Undergraduate Institution: Saint Louis University
Graduate Department: Pharmacology and Physiology
Research Mentor: Jinsong Zhang, Ph.D.
Research: Our lab is interested in the mechanisms by which leukemia fusion proteins alter the transcriptome of hematopoietic cells to induce a leukemic state. Of particular interest to us is the t(8;21) translocation and the aberrant transcription factor produced by this translocation, AML1-ETO. By studying the transcriptional corepressors, coactivators, and epigenetic modulators that bind to AML1-ETO and allow it to both activate and repress specific genes, we hope to uncover potential interactions for targeted therapy. 


M4 Students
 
Catherine Cai
 Catherine Cai, Ph.D.

Undergraduate Institution: Emory University (Atlanta, GA)
Graduate Department: Molecular Microbiology & Immunology
Research Mentor: Daniel Hoft, M.D., Ph.D.

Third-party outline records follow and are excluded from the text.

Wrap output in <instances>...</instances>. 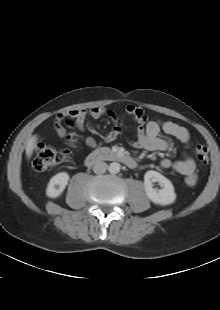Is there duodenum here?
Listing matches in <instances>:
<instances>
[{
    "instance_id": "duodenum-1",
    "label": "duodenum",
    "mask_w": 220,
    "mask_h": 310,
    "mask_svg": "<svg viewBox=\"0 0 220 310\" xmlns=\"http://www.w3.org/2000/svg\"><path fill=\"white\" fill-rule=\"evenodd\" d=\"M114 161L126 165L130 169L136 168V161L133 157L116 150L106 148L97 149L91 152L85 159L87 166H93L101 161Z\"/></svg>"
}]
</instances>
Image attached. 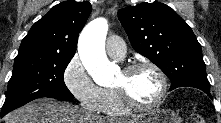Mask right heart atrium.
<instances>
[{
  "label": "right heart atrium",
  "instance_id": "d8ad5b80",
  "mask_svg": "<svg viewBox=\"0 0 221 123\" xmlns=\"http://www.w3.org/2000/svg\"><path fill=\"white\" fill-rule=\"evenodd\" d=\"M63 81L83 108L93 112L101 110L103 89L94 83L78 56H74L66 65Z\"/></svg>",
  "mask_w": 221,
  "mask_h": 123
}]
</instances>
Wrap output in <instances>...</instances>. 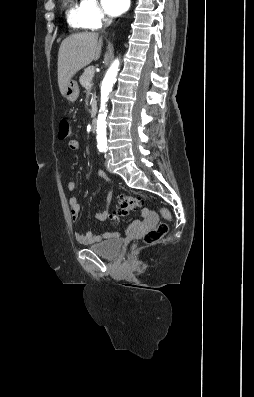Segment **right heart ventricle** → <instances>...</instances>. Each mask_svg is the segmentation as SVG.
I'll use <instances>...</instances> for the list:
<instances>
[{
  "mask_svg": "<svg viewBox=\"0 0 254 397\" xmlns=\"http://www.w3.org/2000/svg\"><path fill=\"white\" fill-rule=\"evenodd\" d=\"M66 18L68 25L72 29L82 30L87 28L81 16L80 4L76 3L74 0H68Z\"/></svg>",
  "mask_w": 254,
  "mask_h": 397,
  "instance_id": "obj_1",
  "label": "right heart ventricle"
}]
</instances>
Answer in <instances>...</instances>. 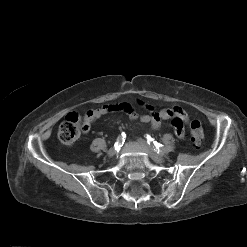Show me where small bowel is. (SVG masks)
<instances>
[{"label":"small bowel","mask_w":247,"mask_h":247,"mask_svg":"<svg viewBox=\"0 0 247 247\" xmlns=\"http://www.w3.org/2000/svg\"><path fill=\"white\" fill-rule=\"evenodd\" d=\"M139 104L143 105L142 102H139ZM115 112H123L127 114L130 119H139L143 123H151L154 128H158L162 120H172L176 135L179 138L185 137L184 125L187 122L188 116L180 107L163 109L156 114H143L139 116L133 105L128 102L107 104L88 111L84 116V132H88L91 124L102 116Z\"/></svg>","instance_id":"obj_1"}]
</instances>
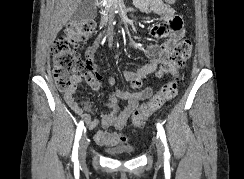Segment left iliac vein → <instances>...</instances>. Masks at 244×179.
Here are the masks:
<instances>
[{"label":"left iliac vein","mask_w":244,"mask_h":179,"mask_svg":"<svg viewBox=\"0 0 244 179\" xmlns=\"http://www.w3.org/2000/svg\"><path fill=\"white\" fill-rule=\"evenodd\" d=\"M157 155L160 161L164 159V146L161 140L156 139Z\"/></svg>","instance_id":"obj_1"}]
</instances>
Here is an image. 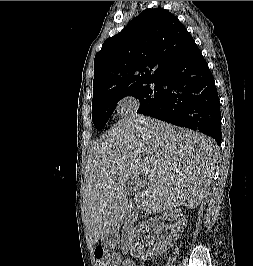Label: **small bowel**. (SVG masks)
<instances>
[{
  "mask_svg": "<svg viewBox=\"0 0 253 266\" xmlns=\"http://www.w3.org/2000/svg\"><path fill=\"white\" fill-rule=\"evenodd\" d=\"M122 266H135V263L133 261L127 260L122 262Z\"/></svg>",
  "mask_w": 253,
  "mask_h": 266,
  "instance_id": "1",
  "label": "small bowel"
}]
</instances>
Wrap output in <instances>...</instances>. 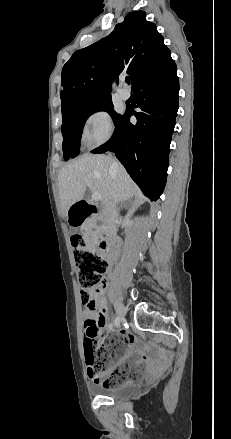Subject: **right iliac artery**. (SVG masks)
I'll use <instances>...</instances> for the list:
<instances>
[{"label":"right iliac artery","instance_id":"1","mask_svg":"<svg viewBox=\"0 0 231 439\" xmlns=\"http://www.w3.org/2000/svg\"><path fill=\"white\" fill-rule=\"evenodd\" d=\"M114 324H115V326H119L120 325V321L117 318H115Z\"/></svg>","mask_w":231,"mask_h":439}]
</instances>
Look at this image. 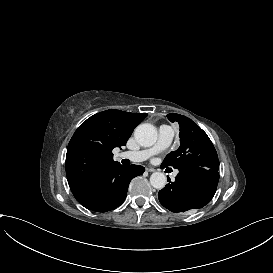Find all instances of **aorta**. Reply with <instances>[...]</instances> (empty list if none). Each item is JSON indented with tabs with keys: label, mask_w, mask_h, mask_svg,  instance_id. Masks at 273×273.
<instances>
[{
	"label": "aorta",
	"mask_w": 273,
	"mask_h": 273,
	"mask_svg": "<svg viewBox=\"0 0 273 273\" xmlns=\"http://www.w3.org/2000/svg\"><path fill=\"white\" fill-rule=\"evenodd\" d=\"M136 141L143 147L152 146L157 140V129L149 123H143L136 127L134 132ZM151 186L163 189L167 183L166 176L161 172H155L150 176Z\"/></svg>",
	"instance_id": "762f6f07"
}]
</instances>
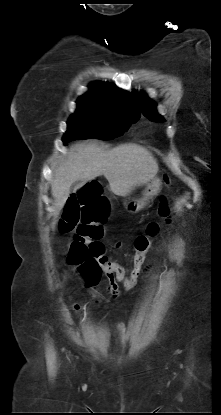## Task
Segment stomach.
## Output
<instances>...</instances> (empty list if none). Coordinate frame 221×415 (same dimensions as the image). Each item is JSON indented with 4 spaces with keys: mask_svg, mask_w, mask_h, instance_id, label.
I'll return each instance as SVG.
<instances>
[{
    "mask_svg": "<svg viewBox=\"0 0 221 415\" xmlns=\"http://www.w3.org/2000/svg\"><path fill=\"white\" fill-rule=\"evenodd\" d=\"M161 180L157 177H154L147 183V187L143 192V197L138 200L126 199L124 201L125 209L128 212L136 213L143 209L145 205L152 200L160 191Z\"/></svg>",
    "mask_w": 221,
    "mask_h": 415,
    "instance_id": "1",
    "label": "stomach"
}]
</instances>
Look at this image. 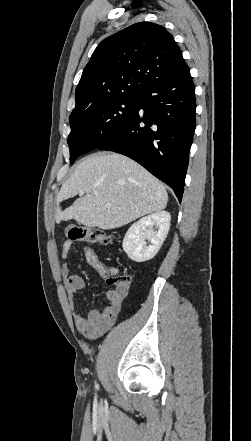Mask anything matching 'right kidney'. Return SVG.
Instances as JSON below:
<instances>
[{"label": "right kidney", "instance_id": "right-kidney-1", "mask_svg": "<svg viewBox=\"0 0 251 441\" xmlns=\"http://www.w3.org/2000/svg\"><path fill=\"white\" fill-rule=\"evenodd\" d=\"M170 220L169 212L158 211L135 222L126 232L122 243L127 256L135 262L152 259L167 237Z\"/></svg>", "mask_w": 251, "mask_h": 441}]
</instances>
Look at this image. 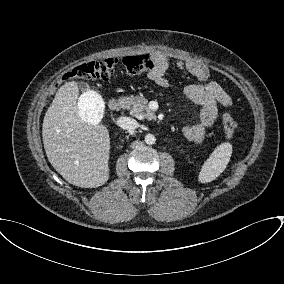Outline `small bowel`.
<instances>
[{"mask_svg": "<svg viewBox=\"0 0 284 284\" xmlns=\"http://www.w3.org/2000/svg\"><path fill=\"white\" fill-rule=\"evenodd\" d=\"M153 68L149 72V79L158 87L166 88L169 85L165 74L170 66L169 58L162 52L151 53ZM175 66L184 70L198 82L191 83L184 88L185 96L200 107L199 124L185 127L183 134L186 139L196 144H202L206 132L212 128L218 118V106L230 107L232 100L224 88L216 81H209L210 71L202 63L197 61L178 59Z\"/></svg>", "mask_w": 284, "mask_h": 284, "instance_id": "1", "label": "small bowel"}]
</instances>
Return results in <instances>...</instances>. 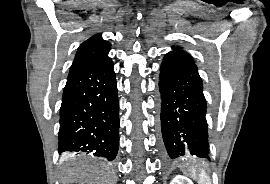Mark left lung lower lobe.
Listing matches in <instances>:
<instances>
[{
	"label": "left lung lower lobe",
	"instance_id": "obj_1",
	"mask_svg": "<svg viewBox=\"0 0 270 184\" xmlns=\"http://www.w3.org/2000/svg\"><path fill=\"white\" fill-rule=\"evenodd\" d=\"M206 108L195 63L182 53H167L159 80V145L167 163L210 160Z\"/></svg>",
	"mask_w": 270,
	"mask_h": 184
}]
</instances>
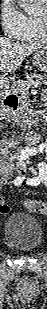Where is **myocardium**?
I'll return each mask as SVG.
<instances>
[{
    "label": "myocardium",
    "mask_w": 47,
    "mask_h": 309,
    "mask_svg": "<svg viewBox=\"0 0 47 309\" xmlns=\"http://www.w3.org/2000/svg\"><path fill=\"white\" fill-rule=\"evenodd\" d=\"M39 20H40L41 25H42L43 33L46 36V33H47V15H46V12H43L42 14L39 15Z\"/></svg>",
    "instance_id": "1"
}]
</instances>
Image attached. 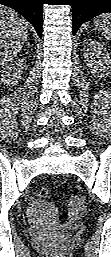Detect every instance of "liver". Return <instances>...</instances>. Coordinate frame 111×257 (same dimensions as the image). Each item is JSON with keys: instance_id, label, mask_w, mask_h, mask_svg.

Research: My research seeks to understand the factors that drive protective immunity versus immunopathology during Trypanosoma cruzi infection. Chronic T. cruzi infection results in Chagas disease, a major infectious cause of heart failure. We recently discovered that CD4+ Th17 cells are highly protective against T. cruzi infection and characterized the mechanisms of protection. Ongoing work involves studying the role of Th17 cells in T. cruzi-related cardiac pathology. Broadly speaking, my research interests lie in immunology, infectious diseases, global public health and vaccine development.